Coach Mike Mead

JULY 2015

Summer Running Tips

It is summertime in Georgia and if June’s weather was any indication, this summer is going to be hot and miserable for runners.  The weather usually begins to heat up in July, but this year runners may be better acclimated for this month’s races like the Peachtree Road Race.

The challenge for many college, high school, and serious competitive runners is that the summer is the prime time to build one’s training base in preparation for the fall cross country and marathon racing season, but the heat and humidity wrecks havoc on a runner’s body.  To avoid the dangers of running in heat and make training gains, consider the following tips this summer.

Run early – One way to beat the summer heat is run early in the mornings to avoid the day’s hottest temperatures.  Another benefit running in the mornings is the sun is up earlier throughout the summer and one can get out before traffic gets too busy and not have to stumble around in the dark.  Since most road and cross country races are run in the mornings, you can get your body use to running and racing early.  Keep in mind that while the morning runs may be cooler, it is usually more humid in the morning.

Run often -- If you are trying to build your training base and acclimate to the heat, one safe trick is to run shorter runs, but more frequently.  Say you are trying to average 10 miles a day during the summer which is 70 miles a week.  During hot days (over 85 degrees) or when the heat index is over 100-degrees; you may consider running five miles in the morning, two miles during your lunch break and three miles just before the sun sets.  Breaking up the runs and keeping them shorter will keep you from risking heat stroke and/or dehydration.

Chill – If you must run in the heat, be sure to chill after your runs.  You may not have the access or the money cryogenic chamber therapy to recuperate from those long, hot runs.  The easiest way to chill after a hot run is take a cool shower.  A more effective method is taking an ice bath after a hard, hot run.  The cold helps rejuvenate the body while relieving any inflammation one’s body might be experiencing. A good swim after a run is also beneficial.  The key is to chill!

Hydrate – As just mentioned, a cool shower or an ice bath is helpful on hot days, but maintaining proper hydration is critical in the heat and throughout the summer.  During hot, humid days, we sweat a lot and we need to replace our lost fluids with plenty of water.  If the medical professionals say to drink six to eight, 8-ounce glasses of water a day, remember that is for the pedestrians.  Runners need to drink more fluids and need to include some beverages that contain potassium and electrolytes.  Just lay off the wheat juice.

__________

▶ [Exercise]:
Reproduce the summer running tips word for word, from "Hydrate – As" up to and including "the wheat juice.".

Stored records
__________

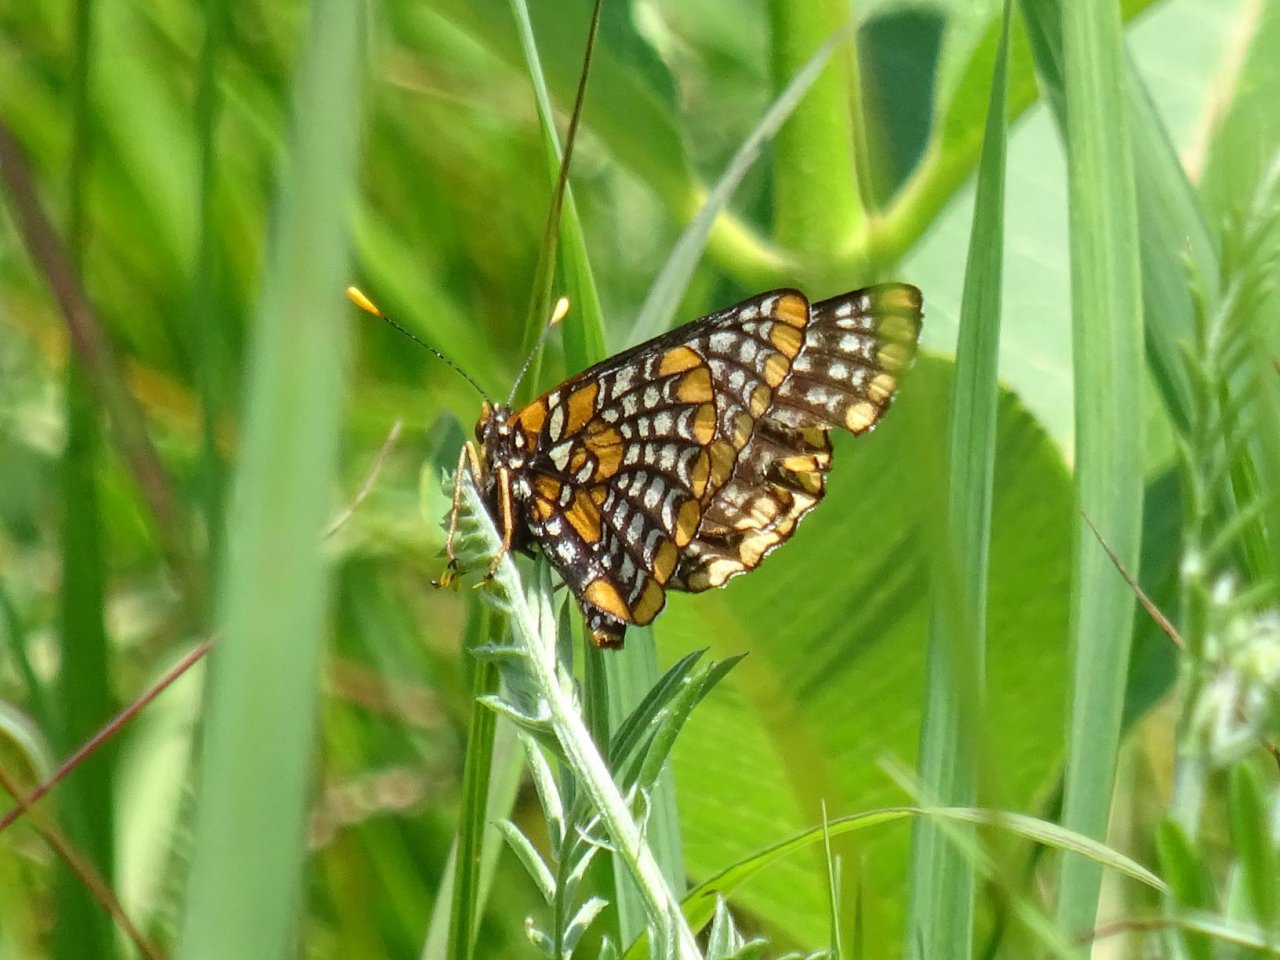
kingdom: Animalia
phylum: Arthropoda
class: Insecta
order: Lepidoptera
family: Nymphalidae
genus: Euphydryas
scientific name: Euphydryas phaeton
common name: Baltimore Checkerspot
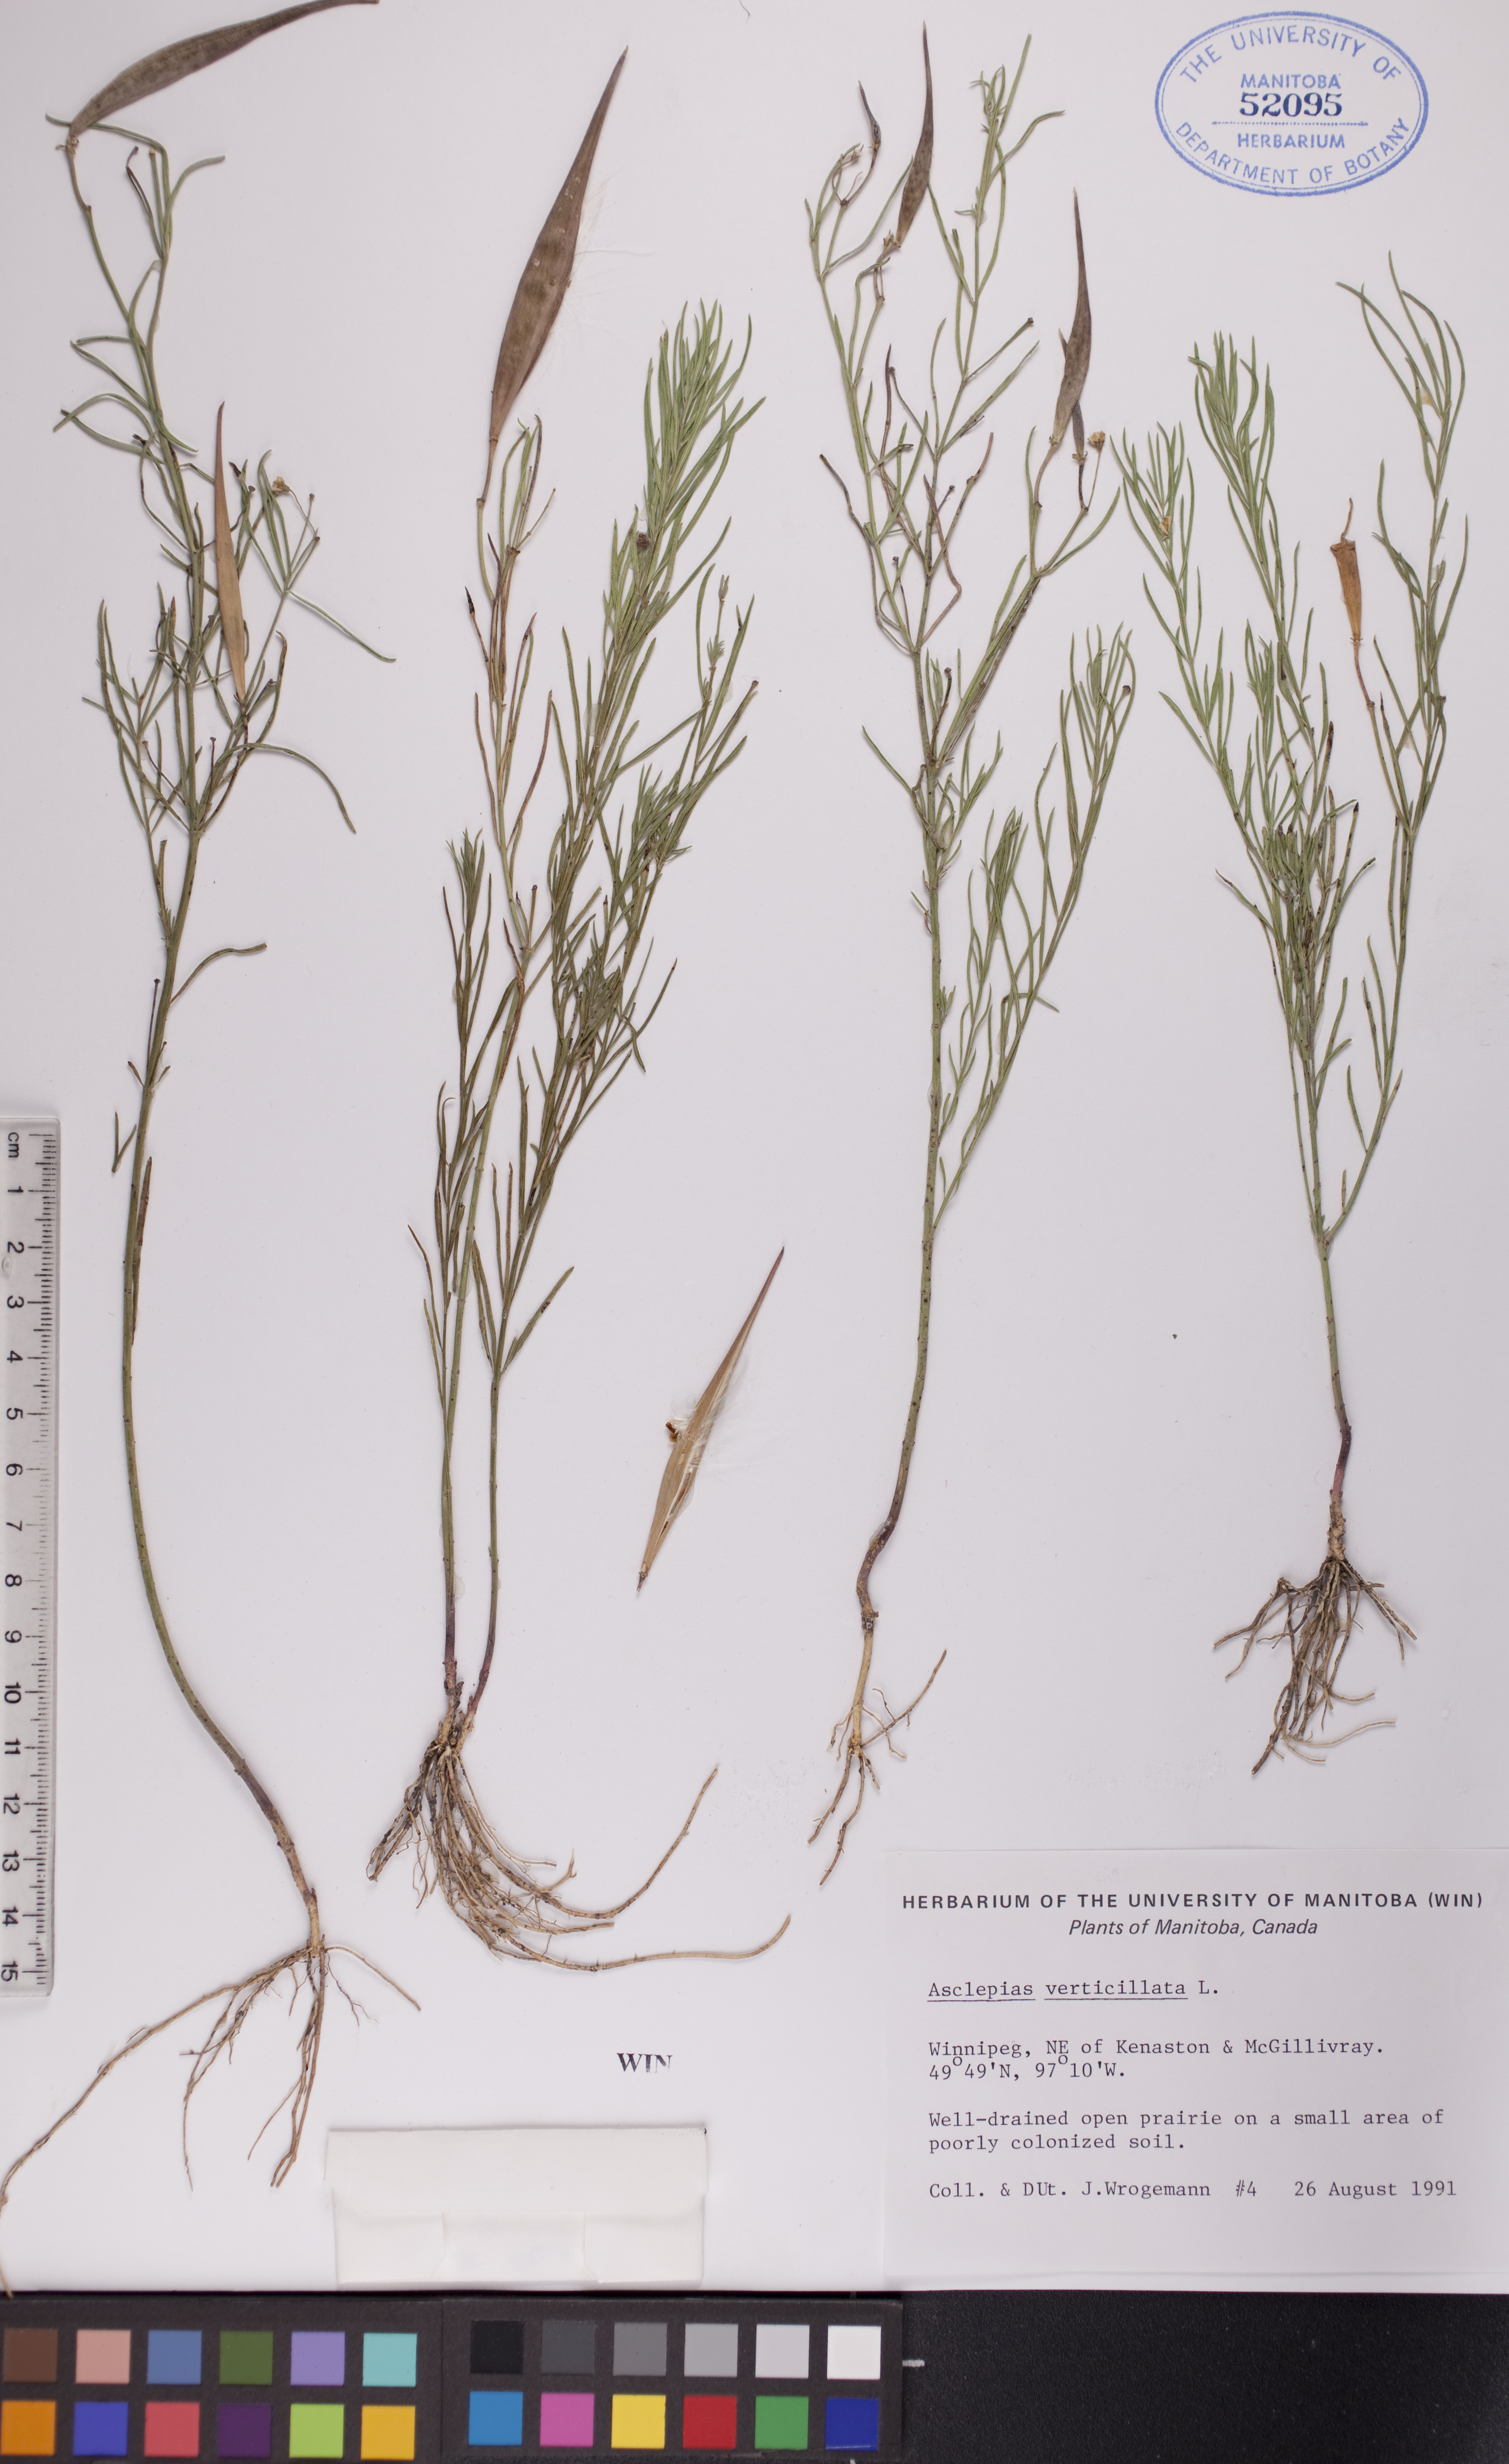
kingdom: Plantae
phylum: Tracheophyta
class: Magnoliopsida
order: Gentianales
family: Apocynaceae
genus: Asclepias
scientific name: Asclepias verticillata
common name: Eastern whorled milkweed
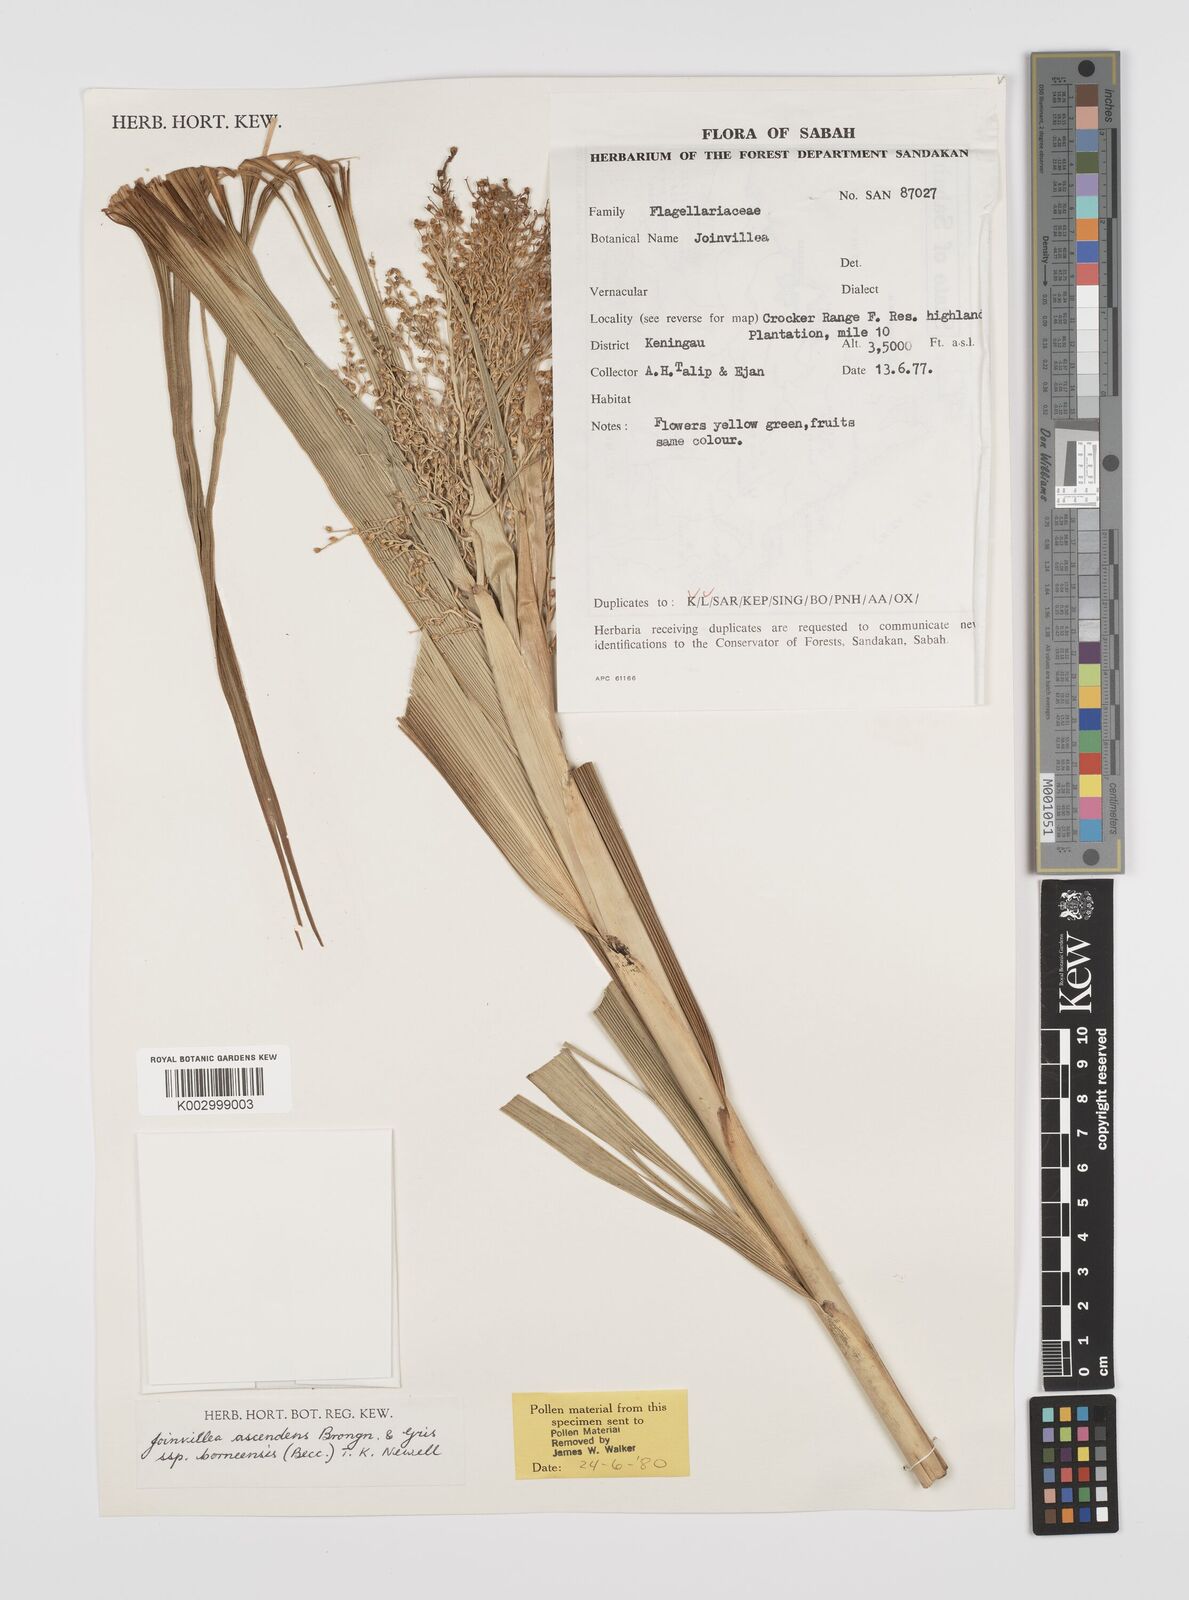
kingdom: Plantae
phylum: Tracheophyta
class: Liliopsida
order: Poales
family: Joinvilleaceae
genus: Joinvillea
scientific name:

__________

▶ [Result]:
Hydrate – As just mentioned, a cool shower or an ice bath is helpful on hot days, but maintaining proper hydration is critical in the heat and throughout the summer.  During hot, humid days, we sweat a lot and we need to replace our lost fluids with plenty of water.  If the medical professionals say to drink six to eight, 8-ounce glasses of water a day, remember that is for the pedestrians.  Runners need to drink more fluids and need to include some beverages that contain potassium and electrolytes.  Just lay off the wheat juice.